Question

Player 1 and Player 2 choose and integer between 0 and 100 (including 0 and 100). Their choice is made simultaneously and independently. Suppose Player 1 chooses x and Player 2 chooses y. If x < y Player 1 obtains x and Player 2 obtains zero. Similarly, if y < x Player 2 obtains y and Player 1 obtains zero. If x = y then each one obtains x/2 = y/2. Find all pure strategy Nash equilibrium in this game.

Answer 1

There are 3 pure strategy Nash equilibrium:

(1) Both players bid 0. In this case both fo them will get 0. There is no incentive for anyone to deviate as even if one player bids higher, he will not get anything.

(2) Both players bid 1. In this case, both of them will get 1/2 each. Now let us see if any player has the incentive to deviate. If a player bids higher than 1, he gets 0 so he will not bid higher. If he bids less, the only value available to bid is 0, in which case he gets 0, so there is no incentive to bid less as well. Thus, (1,1) is an equilibrium.

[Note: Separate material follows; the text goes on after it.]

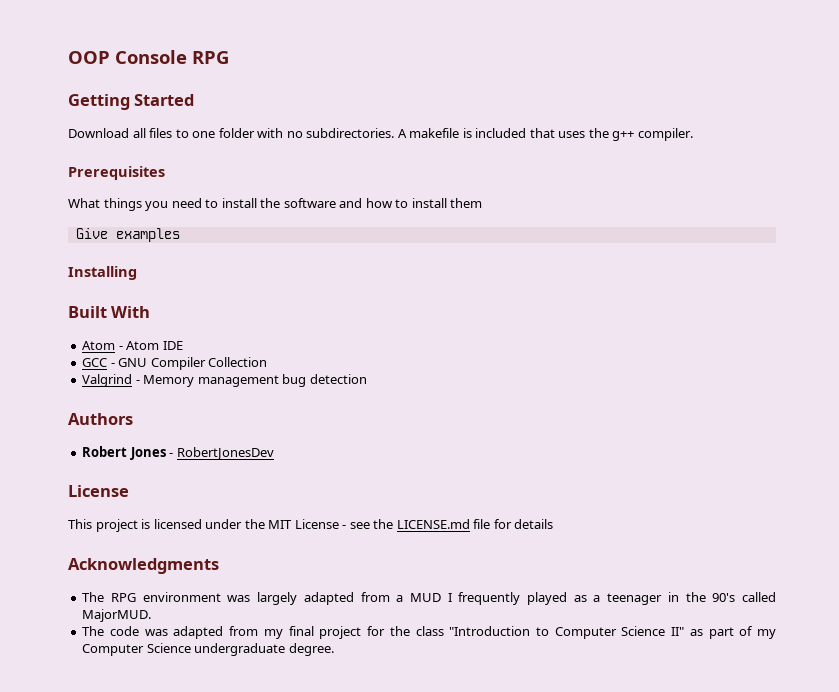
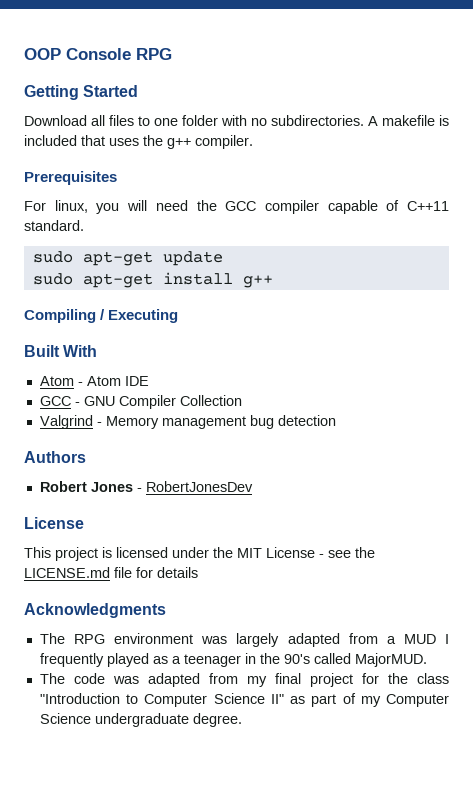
[68,198,483,211] [75,228,180,242] [68,266,137,280] What things you need to install the software and how to install them // Give examples // Installing -> [24,200,449,214] [24,220,84,231] [32,251,223,266] [32,272,273,288] [24,309,179,323] For linux, you will need the GCC compiler capable of C++11 standard. // sudo apt-get update // sudo apt-get install g++ // Compiling / Executing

(3) Both players bid 2. In this case, both of them will get 1 each. Now let us see if any player has the incentive to deviate. If a player bids higher than 2, he gets 0 so he will not bid higher. If he bids lower to 1, he will still only get 1 that he is already getting. He will not bid 0 as that gives him 0. Thus, there is no strict incentive to deviate and thus (2,2) is an equilibrium.

It is easy to see that no other outcome is an equilibrium.

Bidding the same value above 2 is not an equilibrium. Suppose both bid 3 and get 1.5 each. The player has an incentive to bid 2 and get 2 > 1.5.

Bidding different numbers can not be equilibrium as the higher bidder can always gain by cutting down the other other player.